Anyhow, New Orleans suddenly led the mighty Colts! Fun ... engrossing to millions ... and shooooort-lived.

Manning immediately responded with a 10-play, 76-yard touchdown drive, coolly completing five of his six passes for 52 yards. Meanwhile, Colts tight end Dallas Clark continued to wage war on the men in black, white and old gold. The Saints were the sentimental choice to win it all. Manning and Clark weren't feeling sentimental at that point.

But the Colts weren't the only team with a dynamic signal caller, that's for sure. Brees, who supplanted Peyton's dad as the most beloved QB in franchise history, marched the Saints on drives of 37 and 59 yards, leading to another Hartley field goal and a Jeremy Shockey touchdown -- yes, that Jeremy Shockey -- to go up 24-17. The latter drive included an as-close-as-it gets, successful two-point-conversation snag-and-roll by Lance Moore.

All of this set the table for an epic moment that undoubtedly brought a smile to Parcells' face. Payton's ex-boss, and all those Saints fans back in Louisiana that knew the value of a good turnover, witnessed the most relevant Super Bowl interception this side of Malcolm Butler.
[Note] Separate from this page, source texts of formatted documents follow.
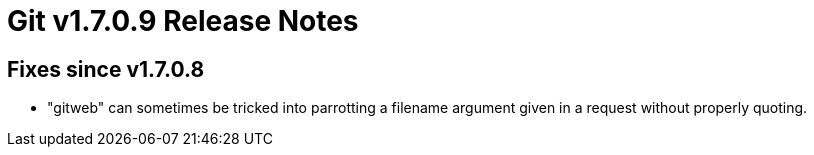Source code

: Git v1.7.0.9 Release Notes
==========================

Fixes since v1.7.0.8
--------------------

 * "gitweb" can sometimes be tricked into parrotting a filename argument
   given in a request without properly quoting.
Trailing by seven with less than six minutes remaining -- and 70 yards to paydirt -- Manning got possession and proceeded to calmly hit Pierre Garcon and Reggie Wayne twice apiece, before putting another ball right on Austin Collie to saddle the Colts up at the New Orleans 31 for a third-and-5. Having seen several slants throughout the game, linebacker and defensive leader Scott Fujita, who was mic'd up for NFL Films, warned Tracy Porter to look for quick, in-breaking routes.

Warning heeded. On the game's definitive play, Porter pulled a Butler -- five years in advance -- jumping the route and bringing a recently Hurricane-ravaged city sheer joy, yard by yard, 74 of them to the house.

Ballgame.

And yet another matchup decided by the simplest formula in the sport: More takeaways than giveaways = taking home the spoils.

Did you know?

The Saints (13-3) and Colts (14-2) combined for 27 wins during the 2009 regular season, tied for the third-highest total among Super Bowl combatants. The other two Super Bowls featuring teams with 27 combined regular-season wins: XXXIX between the 2004 Eagles (13-3) and Patriots (14-2); XXVI between the 1991 Redskins (14-2) and Bills (13-3).

So, which Super Bowl Sundays featured even more regular-season domination?

Second place goes to XXXIII, a matchup between the 1998 Broncos (14-2) and Falcons (14-2).

And the premier Super Bowl matchup of all time -- at least in terms of regular-season behemoths -- remains XIX, which pitted the 1984 49ers (15-1) against the Dolphins (14-2). That's a staggering 29 regular-season wins (math!) between them. San Francisco bested Miami in that matchup, 38-16, at Stanford Stadium.